* 文書の抜粋

++++

そこで、検知部材13によって微細気泡が発生を発生していないことを検知した場合には、更に開度を大きくするフィードバック制御を行うことが好ましい。
【0025】
また、信号の出力と微細気泡の発生との間にはタイムラグが生じる。一方船舶の特徴として、ピッチングやローリングは一定の間隔で上下動を繰り返す。そこで、微細気泡発生部材3が下降行程にあるときは更に喫水面からの距離が大きくなることを見越して開度を計算値よりも大きくし、逆に微細気泡発生部材3が上昇行程にあるときは更に喫水面からの距離が小さくなることを見越して開度を計算値よりも小さく設定するアクティブ制御を行うようにしてもよい。
【産業上の利用可能性】
【0026】
本発明に係る摩擦抵抗低減船の運転方法は、あらゆる船舶に適用することができる。

++++

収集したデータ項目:

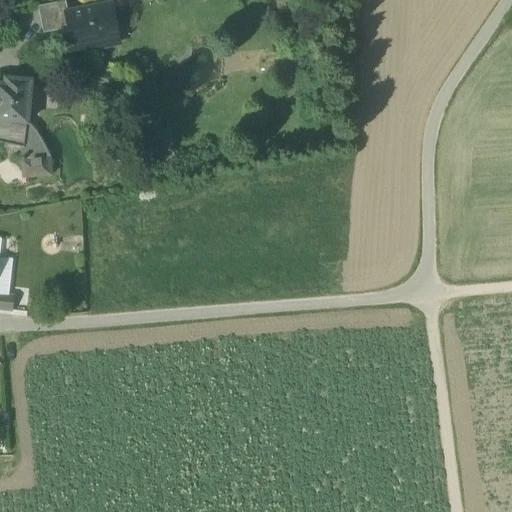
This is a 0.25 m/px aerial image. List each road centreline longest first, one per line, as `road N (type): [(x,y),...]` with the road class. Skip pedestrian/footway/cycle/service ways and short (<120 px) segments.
road 1 (residential): [(0,323),(511,289)]
road 2 (track): [(427,296),(431,112),(511,0)]
road 3 (track): [(427,296),(455,511)]
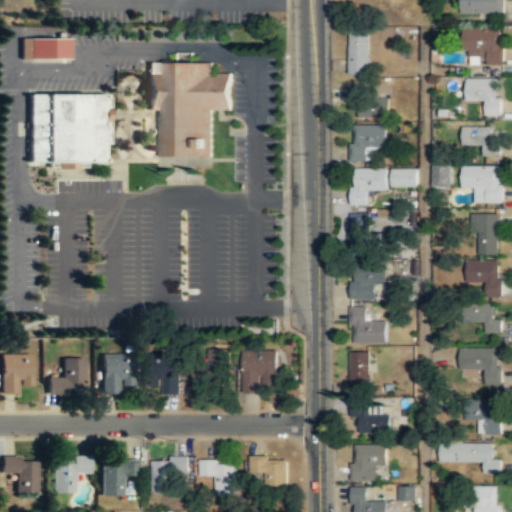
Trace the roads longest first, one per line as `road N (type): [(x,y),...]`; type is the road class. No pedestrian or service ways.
road 1 (secondary): [(317,77),(319,511)]
road 2 (residential): [(0,425),(319,426)]
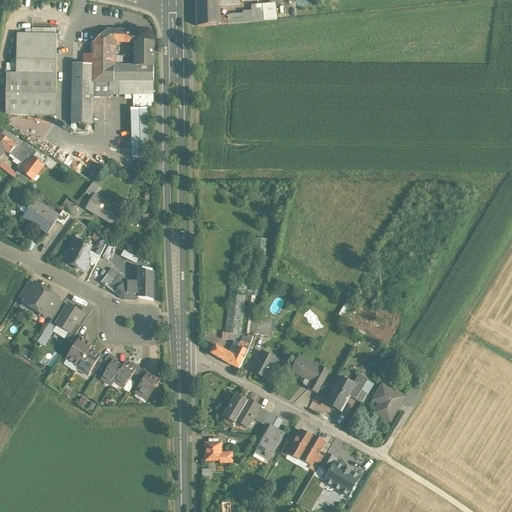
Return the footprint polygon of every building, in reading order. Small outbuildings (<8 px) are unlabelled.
[(217,0),(196,0),(196,9),(217,7),(217,0)] [(250,12),(241,13),(241,16),(226,17),(226,18),(227,18),(227,26),(276,21),(274,5),(249,7),(250,12)] [(217,7),(196,9),(197,29),(227,26),(227,18),(226,18),(217,19),(217,7)] [(153,67),(136,67),(114,66),(115,42),(127,43),(127,32),(107,31),(93,44),(93,65),(73,65),(72,125),(92,125),(93,99),(93,83),(109,83),(109,95),(153,95),(153,83),(153,67)] [(136,32),(127,32),(127,43),(136,43),(136,42),(136,32)] [(57,35),(17,35),(16,75),(56,75),(57,35)] [(136,42),(136,43),(136,67),(153,67),(153,42),(136,42)] [(16,75),(6,75),(6,115),(55,116),(56,75),(16,75)] [(109,83),(93,83),(93,99),(109,98),(109,95),(109,83)] [(153,95),(133,95),(133,159),(136,159),(136,158),(147,158),(147,159),(148,159),(147,110),(152,110),(152,103),(153,103),(153,95)] [(17,146),(2,135),(0,137),(0,155),(5,150),(10,154),(17,146)] [(28,154),(17,146),(10,154),(27,165),(33,157),(28,154)] [(44,165),(33,157),(27,165),(21,172),(32,181),(44,165)] [(18,177),(1,163),(0,165),(0,168),(16,181),(18,177)] [(99,188),(92,184),(85,194),(93,198),(94,196),(95,196),(100,188),(99,188)] [(95,196),(94,196),(93,198),(86,209),(112,225),(120,211),(95,196)] [(59,217),(34,200),(23,218),(48,235),(56,222),(57,222),(60,217),(59,217)] [(69,216),(63,212),(59,217),(60,217),(57,222),(62,226),(69,216)] [(252,239),(235,237),(224,334),(232,335),(242,336),(252,239)] [(101,238),(93,254),(100,257),(108,241),(101,238)] [(254,238),(247,297),(254,298),(262,299),(268,239),(254,238)] [(92,247),(75,239),(64,261),(86,271),(89,263),(85,261),(92,247)] [(153,273),(139,270),(138,284),(130,283),(120,276),(115,281),(109,290),(124,300),(137,301),(139,298),(153,301),(153,273)] [(107,275),(101,283),(109,290),(115,281),(107,275)] [(28,283),(19,298),(24,301),(34,286),(33,286),(28,283)] [(47,291),(35,284),(33,286),(34,286),(24,301),(23,303),(34,310),(47,291)] [(58,299),(47,291),(34,310),(46,318),(47,316),(57,301),(58,299)] [(301,299),(291,296),(287,307),(297,310),(301,299)] [(247,297),(244,336),(245,336),(252,340),(254,334),(250,334),(252,317),(254,298),(247,297)] [(57,301),(47,316),(52,320),(59,309),(62,304),(57,301)] [(82,314),(68,306),(64,312),(56,325),(57,325),(69,333),(75,325),(82,314)] [(64,312),(59,309),(52,320),(49,324),(55,328),(57,325),(56,325),(64,312)] [(270,320),(252,317),(250,334),(254,334),(266,336),(267,330),(269,330),(270,320)] [(75,325),(69,333),(66,337),(72,341),(76,334),(80,328),(75,325)] [(72,341),(69,345),(74,348),(81,338),(76,334),(72,341)] [(242,336),(232,335),(232,341),(237,342),(241,342),(241,340),(249,345),(250,345),(252,340),(245,336),(244,336),(242,336)] [(74,348),(67,360),(79,367),(89,351),(92,347),(86,343),(87,341),(86,338),(84,337),(81,338),(74,348)] [(249,345),(241,340),(241,342),(237,342),(237,347),(236,352),(233,351),(231,355),(214,346),(210,354),(239,370),(247,352),(250,345),(249,345)] [(89,351),(79,367),(89,374),(94,367),(100,358),(99,358),(89,351)] [(276,361),(262,353),(252,371),(266,379),(276,361)] [(106,359),(101,356),(99,358),(100,358),(94,367),(99,370),(101,367),(106,359)] [(106,359),(101,367),(107,370),(113,361),(113,362),(114,359),(109,356),(106,359)] [(319,368),(306,361),(299,356),(295,362),(290,372),(311,384),(307,390),(316,395),(329,372),(320,367),(319,368)] [(113,362),(113,361),(107,370),(102,377),(113,384),(115,380),(123,368),(113,362)] [(135,371),(125,364),(123,368),(115,380),(125,387),(131,378),(136,371),(135,371)] [(136,371),(131,378),(137,381),(142,372),(137,369),(135,371),(136,371)] [(137,381),(135,384),(140,388),(148,375),(148,376),(149,374),(144,370),(137,381)] [(140,388),(137,391),(148,398),(158,382),(148,376),(148,375),(140,388)] [(353,386),(347,396),(350,397),(355,401),(361,391),(362,391),(368,380),(360,375),(354,387),(353,386)] [(352,386),(341,380),(336,389),(347,396),(353,386),(352,385),(352,386)] [(403,398),(380,385),(372,400),(379,404),(374,414),(389,422),(403,398)] [(336,389),(335,388),(332,393),(330,391),(327,396),(329,397),(326,403),(341,412),(350,397),(347,396),(336,389)] [(361,391),(355,401),(361,404),(367,394),(362,391),(361,391)] [(247,402),(236,396),(224,417),(236,424),(237,422),(247,428),(253,419),(260,408),(248,401),(247,402)] [(271,414),(260,408),(253,419),(264,426),(271,414)] [(278,418),(271,414),(264,426),(263,427),(268,430),(270,427),(272,428),(278,418)] [(272,428),(270,427),(268,430),(254,454),(268,462),(284,435),(272,428)] [(313,438),(301,432),(295,442),(288,454),(289,454),(299,461),(300,459),(313,438)] [(313,438),(300,459),(311,466),(312,466),(318,454),(325,444),(313,437),(313,438)] [(289,439),(280,455),(286,458),(289,454),(288,454),(295,442),(289,439)] [(218,440),(209,440),(209,444),(205,444),(205,461),(220,461),(221,461),(221,454),(221,443),(218,444),(218,440)] [(232,454),(221,454),(221,461),(220,461),(220,463),(232,463),(232,454)] [(318,454),(312,466),(311,466),(309,469),(315,473),(319,466),(324,458),(318,454)] [(337,461),(326,454),(324,458),(319,466),(330,473),(336,463),(337,461)] [(360,477),(336,463),(330,473),(329,475),(332,488),(333,489),(340,493),(340,492),(344,491),(348,493),(349,493),(350,493),(353,492),(355,488),(355,486),(360,477)] [(315,473),(297,503),(309,510),(315,500),(318,500),(320,496),(319,493),(323,487),(330,491),(332,491),(333,489),(332,488),(329,475),(330,473),(319,466),(315,473)] [(203,477),(212,478),(212,469),(203,469),(203,477)] [(222,503),(222,511),(242,511),(243,503),(222,503)]
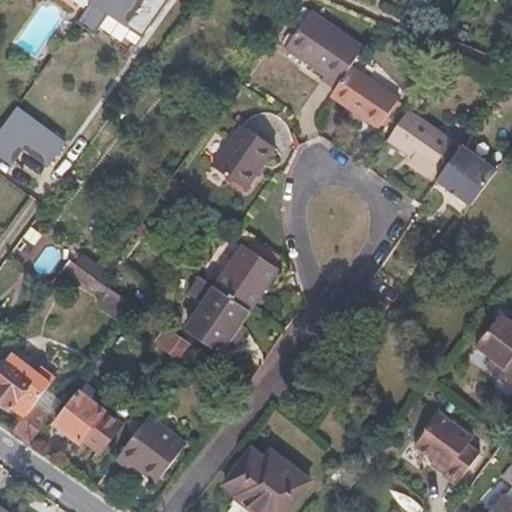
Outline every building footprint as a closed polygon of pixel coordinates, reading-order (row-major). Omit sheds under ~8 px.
[(93,0),(79,21),(97,34),(111,13),(145,36),(170,0),(93,0)] [(337,88),(354,63),(364,46),(310,12),(287,48),(328,74),(324,80),(337,88)] [(11,61),(0,54),(0,72),(2,74),(11,61)] [(402,94),(354,63),(337,88),(331,98),(379,129),(402,94)] [(38,80),(30,91),(51,107),(65,86),(44,71),(38,80)] [(68,142),(19,107),(0,133),(0,155),(15,165),(26,149),(51,166),(68,142)] [(450,141),(416,119),(400,144),(416,155),(411,162),(429,173),(450,141)] [(243,124),(216,167),(250,187),(276,145),(243,124)] [(439,183),(473,205),(498,171),(464,147),(439,183)] [(216,286),(251,310),(278,269),(243,246),(216,286)] [(77,248),(62,269),(91,289),(99,278),(106,268),(77,248)] [(91,289),(103,297),(111,286),(102,280),(99,278),(91,289)] [(138,305),(111,286),(103,297),(97,304),(122,324),(138,305)] [(251,310),(216,286),(187,328),(222,352),(251,310)] [(504,362),(500,368),(511,377),(511,315),(502,309),(477,342),(492,353),(504,362)] [(185,361),(196,345),(167,325),(160,336),(156,341),(185,361)] [(487,359),(500,368),(504,362),(492,353),(487,359)] [(31,442),(51,415),(36,403),(57,376),(42,365),(37,372),(13,354),(8,361),(6,360),(0,367),(0,400),(9,408),(11,405),(26,416),(15,430),(31,442)] [(80,393),(94,404),(99,396),(86,385),(80,393)] [(94,404),(80,393),(58,424),(82,441),(83,438),(99,450),(119,424),(94,404)] [(448,473),(445,477),(457,486),(481,454),(468,445),(474,437),(439,413),(414,448),(434,463),(448,473)] [(153,466),(163,474),(187,443),(150,415),(117,459),(128,467),(137,466),(147,473),(153,466)] [(373,459),(380,466),(389,455),(381,448),(373,459)] [(239,496),(257,511),(282,511),(308,480),(273,452),(266,460),(254,450),(227,484),(241,494),(239,496)] [(368,465),(362,474),(370,479),(380,466),(373,459),(368,465)] [(346,461),(333,476),(349,489),(361,473),(346,461)] [(511,488),(506,495),(511,499),(511,462),(502,476),(511,484),(511,488)] [(431,467),(445,477),(448,473),(434,463),(431,467)] [(153,466),(147,473),(158,481),(163,474),(153,466)] [(511,511),(511,499),(506,495),(490,511),(511,511)]
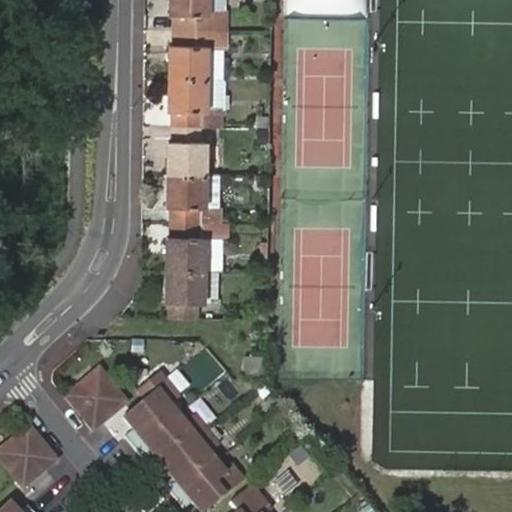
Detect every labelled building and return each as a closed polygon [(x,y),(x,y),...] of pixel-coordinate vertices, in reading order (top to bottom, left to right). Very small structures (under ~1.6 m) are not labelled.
[(204,15),(204,0),(168,0),(168,15),(175,16),(174,29),(200,30),(200,14),(204,15)] [(200,44),(200,30),(174,29),(174,44),(168,44),(168,77),(204,78),(204,44),(200,44)] [(203,109),(204,78),(168,77),(168,108),(172,108),(172,124),(198,125),(198,108),(203,109)] [(198,137),(198,125),(172,124),(172,137),(168,138),(167,173),(203,174),(203,138),(198,137)] [(202,205),(203,174),(167,173),(166,205),(171,206),(171,222),(197,222),(197,206),(202,205)] [(197,237),(197,222),(171,222),(171,237),(166,237),(165,268),(201,269),(202,238),(197,237)] [(169,303),(170,317),(195,317),(195,302),(200,302),(201,269),(165,268),(164,302),(169,303)] [(245,378),(267,378),(268,359),(246,358),(245,378)] [(99,366),(75,385),(81,389),(92,379),(101,368),(99,366)] [(128,401),(101,368),(92,379),(81,389),(75,385),(64,393),(93,430),(102,424),(100,417),(105,413),(111,416),(128,401)] [(184,422),(170,406),(179,398),(158,373),(136,391),(144,399),(127,413),(137,425),(130,431),(121,438),(141,462),(150,455),(157,451),(167,463),(177,474),(171,480),(162,486),(182,511),(192,504),(197,500),(207,511),(208,511),(245,481),(231,465),(224,471),(210,454),(220,447),(192,414),(184,422)] [(102,424),(111,416),(105,413),(100,417),(102,424)] [(120,418),(130,431),(137,425),(127,413),(120,418)] [(59,458),(30,423),(19,431),(8,446),(0,455),(0,460),(23,488),(40,475),(37,469),(42,465),(49,467),(59,458)] [(0,445),(0,455),(8,446),(19,431),(0,445)] [(161,469),(167,463),(157,451),(150,455),(161,469)] [(161,469),(171,480),(177,474),(167,463),(161,469)] [(40,475),(49,467),(42,465),(37,469),(40,475)] [(282,497),(295,480),(278,468),(265,485),(282,497)] [(265,511),(270,508),(252,486),(230,504),(236,511),(235,511),(265,511)] [(10,500),(4,506),(10,511),(19,511),(21,511),(10,500)] [(197,511),(207,511),(197,500),(192,504),(197,511)]
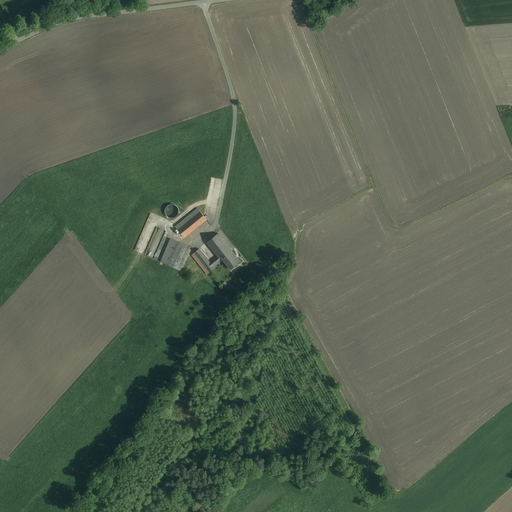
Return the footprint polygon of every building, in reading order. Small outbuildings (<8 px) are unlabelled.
[(178,214),(178,211),(178,208),(176,206),(174,205),(171,204),(169,205),(166,206),(165,209),(164,211),(165,214),(166,216),(169,218),(171,218),(174,217),(176,216),(178,214)] [(174,227),(177,230),(180,228),(188,221),(199,212),(197,209),(174,227)] [(199,212),(188,221),(195,229),(206,221),(199,212)] [(195,229),(188,221),(180,228),(186,236),(195,229)] [(186,236),(180,228),(177,230),(183,238),(186,236)] [(230,270),(240,263),(218,234),(206,243),(217,257),(220,260),(220,261),(222,260),(230,270)] [(170,239),(159,262),(166,265),(177,242),(170,239)] [(190,248),(177,242),(166,265),(168,266),(170,266),(179,271),(190,248)] [(212,267),(209,263),(198,250),(193,253),(209,273),(214,269),(212,267)] [(209,273),(193,253),(190,256),(206,276),(209,273)] [(217,257),(209,263),(212,267),(214,264),(220,260),(217,257)]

++++

* 取り組む課題
**a.** 摩擦抵抗低減船に関する文章の「そこで、検知部材13によって」で始まり「本発明に係る摩擦抵抗低減船の運転方法は、あらゆる船舶に適用することができる。」で終わる部分を、「タイムラグ」を「時間差」に差し替えて書き直してください。
**b.** 摩擦抵抗低減船に関する文章によると、微細気泡発生部材3が下降行程にあるとき、開度は計算値に対してどのように設定されますか。

* 想定される解答
**a.**
そこで、検知部材13によって微細気泡が発生を発生していないことを検知した場合には、更に開度を大きくするフィードバック制御を行うことが好ましい。
【0025】
また、信号の出力と微細気泡の発生との間には時間差が生じる。一方船舶の特徴として、ピッチングやローリングは一定の間隔で上下動を繰り返す。そこで、微細気泡発生部材3が下降行程にあるときは更に喫水面からの距離が大きくなることを見越して開度を計算値よりも大きくし、逆に微細気泡発生部材3が上昇行程にあるときは更に喫水面からの距離が小さくなることを見越して開度を計算値よりも小さく設定するアクティブ制御を行うようにしてもよい。
【産業上の利用可能性】
【0026】
本発明に係る摩擦抵抗低減船の運転方法は、あらゆる船舶に適用することができる。

**b.** 計算値よりも大きく設定されます。